What the task asks
Produce as output only the lines below starting at the line with "right shoulder: (173, 189)" and continuing through the line with "left shoulder: (101, 172)", each one exactly as written.

══ Records for processing ══

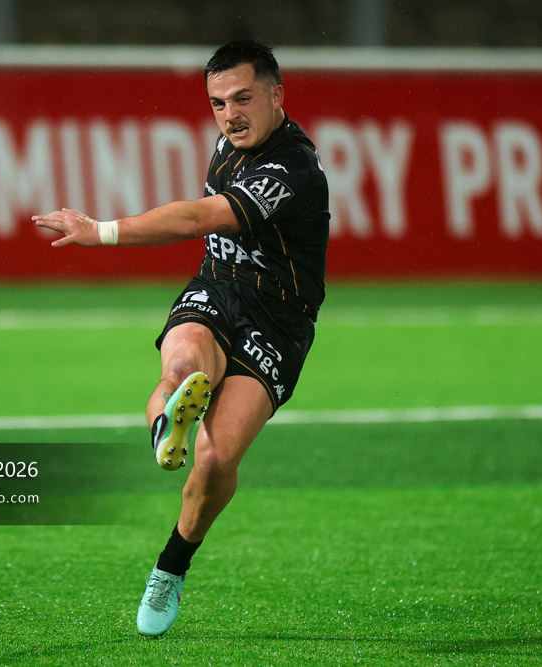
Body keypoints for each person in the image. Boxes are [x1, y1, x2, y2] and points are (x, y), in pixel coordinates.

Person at [33, 40, 330, 637]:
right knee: (180, 371)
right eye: (218, 103)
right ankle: (169, 422)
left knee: (218, 456)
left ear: (277, 95)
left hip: (278, 323)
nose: (230, 115)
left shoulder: (291, 167)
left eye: (243, 98)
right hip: (216, 291)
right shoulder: (231, 141)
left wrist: (102, 231)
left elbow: (197, 218)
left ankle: (171, 567)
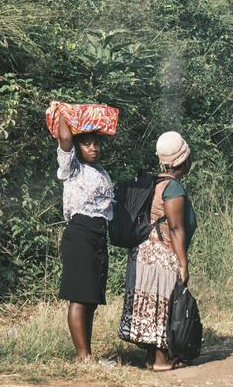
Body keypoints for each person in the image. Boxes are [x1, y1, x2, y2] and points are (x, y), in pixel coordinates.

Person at [118, 131, 197, 371]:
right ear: (183, 160)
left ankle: (152, 357)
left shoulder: (152, 182)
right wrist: (183, 262)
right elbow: (175, 228)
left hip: (142, 252)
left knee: (150, 303)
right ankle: (162, 360)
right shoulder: (173, 189)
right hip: (161, 254)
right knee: (164, 303)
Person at [56, 112, 114, 361]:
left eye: (95, 143)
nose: (93, 148)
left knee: (90, 298)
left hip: (98, 236)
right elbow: (65, 138)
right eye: (86, 143)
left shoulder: (101, 172)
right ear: (77, 148)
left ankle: (86, 354)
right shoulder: (72, 169)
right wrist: (64, 113)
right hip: (79, 234)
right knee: (79, 297)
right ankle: (82, 356)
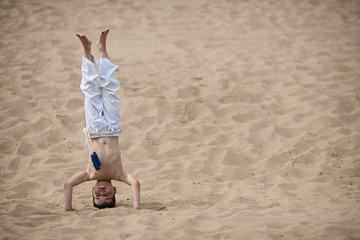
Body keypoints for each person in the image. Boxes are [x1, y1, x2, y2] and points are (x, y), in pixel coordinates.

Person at [64, 28, 140, 211]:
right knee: (110, 87)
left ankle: (86, 50)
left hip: (95, 129)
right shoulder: (119, 174)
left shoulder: (89, 174)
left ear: (92, 190)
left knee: (90, 90)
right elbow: (135, 184)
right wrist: (136, 208)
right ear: (115, 190)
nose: (102, 192)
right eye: (107, 195)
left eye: (98, 196)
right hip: (113, 128)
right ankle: (102, 48)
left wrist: (68, 208)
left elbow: (68, 185)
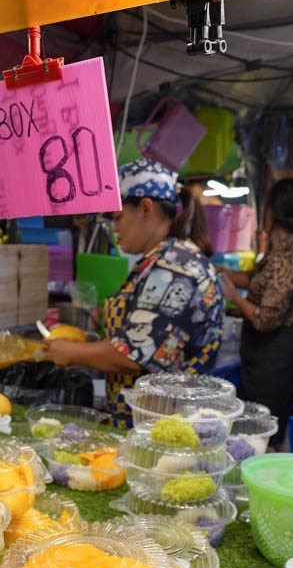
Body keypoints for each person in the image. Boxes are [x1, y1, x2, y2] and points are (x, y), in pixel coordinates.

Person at [44, 159, 225, 427]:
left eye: (117, 218)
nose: (114, 229)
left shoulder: (175, 267)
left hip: (165, 430)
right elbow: (140, 331)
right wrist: (89, 341)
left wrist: (71, 352)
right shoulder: (159, 260)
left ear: (145, 208)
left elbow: (131, 354)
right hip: (145, 423)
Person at [217, 176, 293, 449]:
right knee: (273, 431)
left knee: (265, 437)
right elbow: (256, 281)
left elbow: (265, 319)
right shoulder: (282, 250)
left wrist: (233, 297)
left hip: (278, 358)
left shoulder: (288, 256)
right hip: (272, 355)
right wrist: (223, 272)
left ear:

═══

Solution below
right shoulder: (173, 189)
right hip: (161, 254)
right knee: (164, 303)
Person at [56, 112, 114, 361]:
left eye: (95, 143)
nose: (93, 148)
left knee: (90, 298)
left hip: (98, 236)
right elbow: (65, 138)
right eye: (86, 143)
left shoulder: (101, 172)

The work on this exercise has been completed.